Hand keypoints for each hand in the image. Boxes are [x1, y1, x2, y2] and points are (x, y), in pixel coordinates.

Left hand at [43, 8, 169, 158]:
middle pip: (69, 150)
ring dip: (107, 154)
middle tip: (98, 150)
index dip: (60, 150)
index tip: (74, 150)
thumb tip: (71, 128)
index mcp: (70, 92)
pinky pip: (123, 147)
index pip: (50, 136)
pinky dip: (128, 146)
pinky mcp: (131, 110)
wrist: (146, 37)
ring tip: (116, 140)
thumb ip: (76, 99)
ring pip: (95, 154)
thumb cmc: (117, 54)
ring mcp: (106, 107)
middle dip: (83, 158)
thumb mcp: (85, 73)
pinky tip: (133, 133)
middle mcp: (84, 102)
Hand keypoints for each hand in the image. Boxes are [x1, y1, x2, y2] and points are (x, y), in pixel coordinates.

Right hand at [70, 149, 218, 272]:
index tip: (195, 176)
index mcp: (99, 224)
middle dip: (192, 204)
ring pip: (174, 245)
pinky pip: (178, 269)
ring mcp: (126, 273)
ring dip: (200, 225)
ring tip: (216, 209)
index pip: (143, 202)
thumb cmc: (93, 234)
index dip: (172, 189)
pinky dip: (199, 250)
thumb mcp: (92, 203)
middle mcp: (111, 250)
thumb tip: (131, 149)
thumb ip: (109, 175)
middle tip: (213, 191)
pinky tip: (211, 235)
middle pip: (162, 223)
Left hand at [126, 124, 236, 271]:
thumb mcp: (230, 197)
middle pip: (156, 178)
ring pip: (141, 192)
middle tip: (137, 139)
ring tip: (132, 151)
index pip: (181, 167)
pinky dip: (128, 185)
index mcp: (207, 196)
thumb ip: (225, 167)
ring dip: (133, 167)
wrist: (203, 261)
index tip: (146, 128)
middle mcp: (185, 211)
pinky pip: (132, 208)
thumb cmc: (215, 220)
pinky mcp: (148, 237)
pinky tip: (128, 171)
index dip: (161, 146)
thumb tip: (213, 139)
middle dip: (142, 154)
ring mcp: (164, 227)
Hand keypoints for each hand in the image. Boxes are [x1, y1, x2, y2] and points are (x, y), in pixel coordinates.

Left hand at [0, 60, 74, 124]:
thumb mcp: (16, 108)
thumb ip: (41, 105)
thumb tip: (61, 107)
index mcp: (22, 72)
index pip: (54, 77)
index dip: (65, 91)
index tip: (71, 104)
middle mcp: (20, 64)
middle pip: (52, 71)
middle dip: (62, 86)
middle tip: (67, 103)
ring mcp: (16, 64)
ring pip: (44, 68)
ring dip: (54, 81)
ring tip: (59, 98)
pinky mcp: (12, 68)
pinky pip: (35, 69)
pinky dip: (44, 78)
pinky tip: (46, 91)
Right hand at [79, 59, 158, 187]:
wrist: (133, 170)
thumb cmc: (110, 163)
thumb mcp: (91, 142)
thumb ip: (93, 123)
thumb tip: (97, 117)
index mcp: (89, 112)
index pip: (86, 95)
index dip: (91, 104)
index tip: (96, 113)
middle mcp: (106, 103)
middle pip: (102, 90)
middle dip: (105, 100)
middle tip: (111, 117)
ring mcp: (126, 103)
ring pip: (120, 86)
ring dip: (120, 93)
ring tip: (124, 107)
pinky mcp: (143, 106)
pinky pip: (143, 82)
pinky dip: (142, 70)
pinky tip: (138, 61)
---*---
TASK BRIEF:
Print every line of the listing exactly.

TASK SOLUTION:
Hand keypoints for each hand in the image. Boxes are [x1, y1, x2, y2] and points are (x, y), in pixel coordinates.

Left hand at [43, 8, 169, 158]:
middle pip: (69, 150)
ring dip: (107, 154)
middle tip: (98, 150)
index dip: (60, 150)
index tip: (74, 150)
thumb tip: (71, 128)
index mcp: (70, 92)
pinky pip: (123, 147)
index pip: (50, 136)
pinky dip: (128, 146)
pinky mcp: (131, 110)
wrist: (146, 37)
ring tip: (116, 140)
thumb ip: (76, 99)
ring pip: (95, 154)
thumb cmc: (117, 54)
ring mcp: (106, 107)
middle dip: (83, 158)
thumb mcp: (85, 73)
pinky tip: (133, 133)
middle mcp: (84, 102)
Hand keypoints for each hand in the image. Boxes are [x1, y1, x2, y2] and points are (x, y), in pixel coordinates.

Right hand at [70, 149, 218, 272]:
index tip: (195, 176)
index mcp: (99, 224)
middle dip: (192, 204)
ring pip: (174, 245)
pinky pip: (178, 269)
ring mcp: (126, 273)
ring dip: (200, 225)
ring tip: (216, 209)
index pip: (143, 202)
thumb cmc: (93, 234)
index dip: (172, 189)
pinky dip: (199, 250)
thumb mcp: (92, 203)
middle mcp: (111, 250)
thumb tip: (131, 149)
thumb ip: (109, 175)
middle tip: (213, 191)
pinky tip: (211, 235)
middle pip: (162, 223)
Left hand at [126, 124, 236, 271]:
thumb mcp: (230, 197)
middle pip: (156, 178)
ring pip: (141, 192)
middle tip: (137, 139)
ring tip: (132, 151)
index pip: (181, 167)
pinky dip: (128, 185)
index mcp: (207, 196)
thumb ip: (225, 167)
ring dip: (133, 167)
wrist: (203, 261)
index tip: (146, 128)
middle mcp: (185, 211)
pinky pip: (132, 208)
thumb cmc: (215, 220)
pinky mcp: (148, 237)
pinky tip: (128, 171)
index dip: (161, 146)
thumb tip: (213, 139)
middle dip: (142, 154)
ring mcp: (164, 227)
Hand keypoints for each hand in the image. Boxes are [x1, y1, x2, y2] and points are (x, y), in pixel coordinates.

Left hand at [0, 60, 74, 124]:
thumb mcp: (16, 108)
thumb ip: (41, 105)
thumb tip: (61, 107)
index mcp: (22, 72)
index pip: (54, 77)
index dip: (65, 91)
index tip: (71, 104)
middle mcp: (20, 64)
middle pip: (52, 71)
middle dip: (62, 86)
middle tip: (67, 103)
ring mcp: (16, 64)
ring pip: (44, 68)
ring dip: (54, 81)
ring tip: (59, 98)
pinky mcp: (12, 68)
pinky pip: (35, 69)
pinky dip: (44, 78)
pinky tip: (46, 91)
Right hand at [79, 59, 158, 187]:
wrist: (133, 170)
thumb cmc: (110, 163)
thumb mcp: (91, 142)
thumb ip: (93, 123)
thumb tip: (97, 117)
index mcp: (89, 112)
index pip: (86, 95)
index dip: (91, 104)
index tip: (96, 113)
middle mcp: (106, 103)
middle pip: (102, 90)
middle dip: (105, 100)
middle tip: (111, 117)
ring mcp: (126, 103)
ring pip: (120, 86)
ring dip: (120, 93)
ring tip: (124, 107)
pinky mcp: (143, 106)
pinky pip: (143, 82)
pinky dip: (142, 70)
pinky tip: (138, 61)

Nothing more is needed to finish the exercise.